- Installation: Asymptote
- Concept + Design: Douglas Edric Stanley
- Exhibition: Prix Ars Electronica
- Date (festival): September 2-7, 2000
- Date (exhibition): September 2-17, 2000
- Location: Ars Electronica Center, Linz, Austria
- Information: Asymptote documentation
- Press Release: "Asymptote", Douglas Edric Stanley
I have received an honorary mention at the Prix Ars Electronica, which basically means that the festival gets to invite me to their prestigious festival without really having to pay me anything (great deal, huh?). Luckily, the piece was well-funded by the ICC, so at least I'm not losing any money on the show.
So I've been at least trying to maximize my efforts by giving as many interviews as they can throw at me.

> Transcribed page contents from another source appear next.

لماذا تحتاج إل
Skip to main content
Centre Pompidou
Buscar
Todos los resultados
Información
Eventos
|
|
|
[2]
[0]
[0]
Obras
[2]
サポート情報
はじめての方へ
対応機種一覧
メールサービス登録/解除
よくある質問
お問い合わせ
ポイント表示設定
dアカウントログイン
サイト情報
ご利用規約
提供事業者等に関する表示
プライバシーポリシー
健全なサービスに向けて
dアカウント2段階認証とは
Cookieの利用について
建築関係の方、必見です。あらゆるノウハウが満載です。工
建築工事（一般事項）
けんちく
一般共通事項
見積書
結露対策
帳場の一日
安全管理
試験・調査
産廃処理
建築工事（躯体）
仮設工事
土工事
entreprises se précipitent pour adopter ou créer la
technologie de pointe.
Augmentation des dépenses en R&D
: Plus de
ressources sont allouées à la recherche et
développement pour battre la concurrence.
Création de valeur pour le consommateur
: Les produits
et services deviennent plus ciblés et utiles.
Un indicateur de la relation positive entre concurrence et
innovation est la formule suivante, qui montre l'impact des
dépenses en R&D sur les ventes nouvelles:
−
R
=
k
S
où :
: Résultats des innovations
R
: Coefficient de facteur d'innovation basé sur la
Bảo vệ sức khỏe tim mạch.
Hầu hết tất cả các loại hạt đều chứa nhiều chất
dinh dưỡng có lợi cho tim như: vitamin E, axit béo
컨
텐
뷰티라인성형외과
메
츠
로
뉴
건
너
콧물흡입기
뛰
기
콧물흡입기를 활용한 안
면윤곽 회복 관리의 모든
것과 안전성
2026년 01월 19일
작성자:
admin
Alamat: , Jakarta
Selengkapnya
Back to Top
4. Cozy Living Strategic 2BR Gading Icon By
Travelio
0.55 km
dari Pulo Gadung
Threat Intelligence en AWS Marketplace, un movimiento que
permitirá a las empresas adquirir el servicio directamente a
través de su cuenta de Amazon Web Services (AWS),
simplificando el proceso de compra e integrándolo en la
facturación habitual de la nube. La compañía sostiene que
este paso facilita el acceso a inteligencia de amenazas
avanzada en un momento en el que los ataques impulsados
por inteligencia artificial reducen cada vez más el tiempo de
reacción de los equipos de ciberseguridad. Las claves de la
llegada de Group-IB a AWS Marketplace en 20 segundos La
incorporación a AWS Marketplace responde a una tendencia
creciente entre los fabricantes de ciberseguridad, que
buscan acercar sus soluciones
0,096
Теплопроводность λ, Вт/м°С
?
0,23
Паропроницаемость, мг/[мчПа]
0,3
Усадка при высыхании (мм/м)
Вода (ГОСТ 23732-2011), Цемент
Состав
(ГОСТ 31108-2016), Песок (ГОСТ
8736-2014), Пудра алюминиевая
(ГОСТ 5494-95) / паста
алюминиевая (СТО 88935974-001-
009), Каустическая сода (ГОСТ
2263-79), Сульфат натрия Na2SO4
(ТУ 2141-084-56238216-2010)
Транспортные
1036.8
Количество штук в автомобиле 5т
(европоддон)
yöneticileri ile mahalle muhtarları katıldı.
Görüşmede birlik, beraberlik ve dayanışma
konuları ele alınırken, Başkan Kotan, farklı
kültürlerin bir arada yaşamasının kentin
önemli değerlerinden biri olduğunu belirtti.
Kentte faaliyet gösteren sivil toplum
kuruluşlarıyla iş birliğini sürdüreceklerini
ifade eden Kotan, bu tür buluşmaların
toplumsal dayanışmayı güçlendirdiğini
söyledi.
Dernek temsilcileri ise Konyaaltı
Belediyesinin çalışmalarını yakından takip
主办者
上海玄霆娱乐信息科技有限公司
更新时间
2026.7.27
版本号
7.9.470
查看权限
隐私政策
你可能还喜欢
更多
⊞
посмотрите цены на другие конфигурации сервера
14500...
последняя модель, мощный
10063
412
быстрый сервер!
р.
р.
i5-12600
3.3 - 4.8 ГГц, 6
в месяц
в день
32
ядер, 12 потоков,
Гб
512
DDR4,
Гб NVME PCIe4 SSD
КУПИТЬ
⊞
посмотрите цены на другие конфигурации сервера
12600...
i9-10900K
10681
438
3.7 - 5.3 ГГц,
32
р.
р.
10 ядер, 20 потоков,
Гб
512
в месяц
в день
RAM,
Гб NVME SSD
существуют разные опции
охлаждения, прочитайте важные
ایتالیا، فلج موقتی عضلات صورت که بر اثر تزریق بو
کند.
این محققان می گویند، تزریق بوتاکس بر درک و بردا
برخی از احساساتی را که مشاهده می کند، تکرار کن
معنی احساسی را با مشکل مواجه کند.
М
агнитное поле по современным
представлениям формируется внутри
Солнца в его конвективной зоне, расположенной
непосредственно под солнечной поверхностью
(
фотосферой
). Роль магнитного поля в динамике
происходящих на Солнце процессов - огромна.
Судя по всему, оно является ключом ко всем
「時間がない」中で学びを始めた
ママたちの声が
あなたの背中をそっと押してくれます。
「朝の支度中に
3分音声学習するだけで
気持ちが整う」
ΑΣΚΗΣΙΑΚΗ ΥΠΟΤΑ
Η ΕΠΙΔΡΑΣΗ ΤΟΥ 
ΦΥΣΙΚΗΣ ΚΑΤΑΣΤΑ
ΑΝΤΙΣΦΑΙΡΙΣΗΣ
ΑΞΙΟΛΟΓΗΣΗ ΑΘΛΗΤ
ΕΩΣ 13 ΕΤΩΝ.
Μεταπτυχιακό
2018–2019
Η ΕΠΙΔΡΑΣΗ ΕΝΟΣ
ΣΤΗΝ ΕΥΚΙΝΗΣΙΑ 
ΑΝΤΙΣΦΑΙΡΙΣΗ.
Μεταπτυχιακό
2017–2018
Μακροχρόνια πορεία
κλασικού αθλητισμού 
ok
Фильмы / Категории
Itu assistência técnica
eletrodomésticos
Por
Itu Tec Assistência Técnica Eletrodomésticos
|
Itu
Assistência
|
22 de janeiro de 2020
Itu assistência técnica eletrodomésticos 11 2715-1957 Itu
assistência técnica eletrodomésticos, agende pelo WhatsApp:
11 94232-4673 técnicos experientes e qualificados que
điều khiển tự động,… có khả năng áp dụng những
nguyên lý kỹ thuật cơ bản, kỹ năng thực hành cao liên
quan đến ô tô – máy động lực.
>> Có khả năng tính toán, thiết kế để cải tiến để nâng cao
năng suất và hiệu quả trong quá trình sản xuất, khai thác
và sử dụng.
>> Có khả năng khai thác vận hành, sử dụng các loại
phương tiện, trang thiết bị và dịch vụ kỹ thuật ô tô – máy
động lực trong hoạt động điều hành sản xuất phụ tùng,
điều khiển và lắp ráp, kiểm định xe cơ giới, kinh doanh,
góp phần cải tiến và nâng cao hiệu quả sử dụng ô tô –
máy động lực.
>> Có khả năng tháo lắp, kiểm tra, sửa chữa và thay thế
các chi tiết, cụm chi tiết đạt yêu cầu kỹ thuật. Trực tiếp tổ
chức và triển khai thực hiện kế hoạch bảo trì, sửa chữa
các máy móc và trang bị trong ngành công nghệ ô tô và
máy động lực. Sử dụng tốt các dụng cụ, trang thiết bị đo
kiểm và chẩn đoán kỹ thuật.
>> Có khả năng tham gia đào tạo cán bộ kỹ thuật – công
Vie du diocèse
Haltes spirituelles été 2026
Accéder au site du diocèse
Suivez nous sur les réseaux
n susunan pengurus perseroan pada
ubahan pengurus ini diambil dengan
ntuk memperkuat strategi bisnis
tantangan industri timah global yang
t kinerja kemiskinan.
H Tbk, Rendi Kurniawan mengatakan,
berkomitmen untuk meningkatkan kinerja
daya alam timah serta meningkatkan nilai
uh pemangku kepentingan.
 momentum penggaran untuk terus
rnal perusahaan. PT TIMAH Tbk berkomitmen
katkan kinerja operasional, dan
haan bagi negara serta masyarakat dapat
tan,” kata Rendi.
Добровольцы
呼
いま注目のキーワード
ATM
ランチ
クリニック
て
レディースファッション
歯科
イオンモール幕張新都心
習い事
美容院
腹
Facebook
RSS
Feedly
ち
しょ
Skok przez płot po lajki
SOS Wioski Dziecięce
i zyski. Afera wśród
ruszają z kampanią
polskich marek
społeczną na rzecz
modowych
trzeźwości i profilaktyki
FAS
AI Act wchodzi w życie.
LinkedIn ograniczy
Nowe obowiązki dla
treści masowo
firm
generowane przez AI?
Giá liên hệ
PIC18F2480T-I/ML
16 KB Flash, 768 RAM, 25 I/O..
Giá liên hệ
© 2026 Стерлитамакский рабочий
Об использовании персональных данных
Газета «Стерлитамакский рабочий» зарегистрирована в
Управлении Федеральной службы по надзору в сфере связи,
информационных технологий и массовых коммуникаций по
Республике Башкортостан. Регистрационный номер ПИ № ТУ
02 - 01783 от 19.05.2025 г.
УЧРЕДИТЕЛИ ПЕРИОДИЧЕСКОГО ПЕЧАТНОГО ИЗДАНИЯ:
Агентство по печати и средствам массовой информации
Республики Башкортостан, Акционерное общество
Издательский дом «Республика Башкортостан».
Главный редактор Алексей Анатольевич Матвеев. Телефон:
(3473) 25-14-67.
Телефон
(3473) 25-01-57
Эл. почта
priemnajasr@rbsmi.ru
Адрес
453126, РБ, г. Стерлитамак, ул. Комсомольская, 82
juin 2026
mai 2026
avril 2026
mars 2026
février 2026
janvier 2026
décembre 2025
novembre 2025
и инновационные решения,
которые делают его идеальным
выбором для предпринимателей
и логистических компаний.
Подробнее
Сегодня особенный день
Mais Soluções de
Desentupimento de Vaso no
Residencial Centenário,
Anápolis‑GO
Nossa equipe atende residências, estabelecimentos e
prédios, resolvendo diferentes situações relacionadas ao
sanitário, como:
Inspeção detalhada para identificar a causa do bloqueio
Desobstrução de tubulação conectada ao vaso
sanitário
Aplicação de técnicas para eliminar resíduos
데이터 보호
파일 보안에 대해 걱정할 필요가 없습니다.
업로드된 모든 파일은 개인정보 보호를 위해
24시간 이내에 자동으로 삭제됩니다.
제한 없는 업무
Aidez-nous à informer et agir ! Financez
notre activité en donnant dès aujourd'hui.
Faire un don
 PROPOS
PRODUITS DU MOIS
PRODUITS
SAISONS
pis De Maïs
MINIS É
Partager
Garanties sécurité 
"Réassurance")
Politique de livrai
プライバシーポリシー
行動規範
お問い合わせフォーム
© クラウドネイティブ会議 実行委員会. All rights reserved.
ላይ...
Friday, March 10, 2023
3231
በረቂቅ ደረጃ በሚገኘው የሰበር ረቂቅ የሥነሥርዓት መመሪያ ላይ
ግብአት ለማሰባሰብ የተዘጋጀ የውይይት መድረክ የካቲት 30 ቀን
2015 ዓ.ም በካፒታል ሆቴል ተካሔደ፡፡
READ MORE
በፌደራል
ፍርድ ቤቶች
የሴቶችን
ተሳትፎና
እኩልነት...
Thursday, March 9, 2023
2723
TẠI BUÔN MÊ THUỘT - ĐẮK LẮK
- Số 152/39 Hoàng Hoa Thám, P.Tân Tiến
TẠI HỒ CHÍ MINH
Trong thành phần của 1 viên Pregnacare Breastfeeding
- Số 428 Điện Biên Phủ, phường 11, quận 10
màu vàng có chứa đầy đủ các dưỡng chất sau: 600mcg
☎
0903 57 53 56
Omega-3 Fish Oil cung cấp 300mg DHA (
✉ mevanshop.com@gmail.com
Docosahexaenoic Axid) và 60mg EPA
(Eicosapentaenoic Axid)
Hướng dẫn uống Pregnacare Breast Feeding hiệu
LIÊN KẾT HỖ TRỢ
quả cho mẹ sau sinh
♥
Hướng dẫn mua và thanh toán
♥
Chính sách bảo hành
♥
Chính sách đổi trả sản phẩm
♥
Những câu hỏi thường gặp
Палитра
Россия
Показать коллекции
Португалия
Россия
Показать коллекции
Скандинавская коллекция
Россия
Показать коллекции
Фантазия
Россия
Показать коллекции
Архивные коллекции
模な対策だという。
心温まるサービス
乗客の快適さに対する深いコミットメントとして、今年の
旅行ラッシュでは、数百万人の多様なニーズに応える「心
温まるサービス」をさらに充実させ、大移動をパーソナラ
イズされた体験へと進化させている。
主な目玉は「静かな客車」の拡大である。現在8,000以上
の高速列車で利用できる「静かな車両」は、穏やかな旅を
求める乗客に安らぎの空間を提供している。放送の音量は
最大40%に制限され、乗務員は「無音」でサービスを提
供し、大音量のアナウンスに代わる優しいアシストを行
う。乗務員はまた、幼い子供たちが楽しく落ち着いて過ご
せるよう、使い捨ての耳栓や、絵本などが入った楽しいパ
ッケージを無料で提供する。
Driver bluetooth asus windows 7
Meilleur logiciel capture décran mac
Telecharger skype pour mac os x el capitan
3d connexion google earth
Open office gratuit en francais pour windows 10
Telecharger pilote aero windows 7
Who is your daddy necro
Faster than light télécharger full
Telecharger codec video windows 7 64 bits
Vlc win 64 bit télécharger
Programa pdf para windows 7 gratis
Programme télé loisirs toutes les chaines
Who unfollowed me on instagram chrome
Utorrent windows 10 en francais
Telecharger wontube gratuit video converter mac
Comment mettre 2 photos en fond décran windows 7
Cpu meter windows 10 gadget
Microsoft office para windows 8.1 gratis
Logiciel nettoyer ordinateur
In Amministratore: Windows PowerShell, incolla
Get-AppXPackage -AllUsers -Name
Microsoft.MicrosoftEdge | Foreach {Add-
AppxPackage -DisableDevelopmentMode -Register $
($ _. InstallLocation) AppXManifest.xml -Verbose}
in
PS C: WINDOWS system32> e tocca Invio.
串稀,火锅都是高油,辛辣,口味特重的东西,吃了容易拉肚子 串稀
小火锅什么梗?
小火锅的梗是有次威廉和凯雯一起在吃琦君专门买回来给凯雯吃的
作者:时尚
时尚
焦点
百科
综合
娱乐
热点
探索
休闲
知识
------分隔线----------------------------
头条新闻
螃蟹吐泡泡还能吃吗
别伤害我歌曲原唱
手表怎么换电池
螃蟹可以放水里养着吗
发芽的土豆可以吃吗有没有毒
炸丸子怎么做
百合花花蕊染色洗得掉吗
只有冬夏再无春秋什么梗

That means quite a few interviews as my installation is very popular with the journalists: they keep telling me that my piece is the least “technological” and the most “humanist”, two arguments that are diametrically opposed to my intentions. A german radio host from Berlin and I got into an interesting debate over this matter. While I agree that the piece is pretty, ok, that's a nice thing but it doesn't make it humanist (what a ghastly term).
I also gave an interview to the NHK -- cute young woman presenter co-presenting with an older, more sophisticate man -- and to an incredibly pretentious Italian presenter was a total
jerk. He was followed was another Italian, more genial this time, named Ivo Mej, who gave me the lowdown on the previous interviewer. Ivo was actually very funny, very Italian. We had quite a laugh.
I also spoke to some equally pretentious Parisian reporters, and to some Americans that seemed to be lost more than anything else. Start speaking about 18th century European literature to an American (the piece is based on a Kleist text) and they run for the hills. Luckily, they were followed by an interesting journalist from Austria who was (surprise) thrilled to have an artist working with Kleist. She totally got it, too.
I was told by many that Ars Electronica is great platform for getting noticed. While the installation is very popular, I have serious doubts, based on the meeting I've had so far with curators, that anything of any importance will come of all this. Having the public like a piece is not the same as getting a curator on your side. Especially if the people sees the piece as “humanist”. Yikes!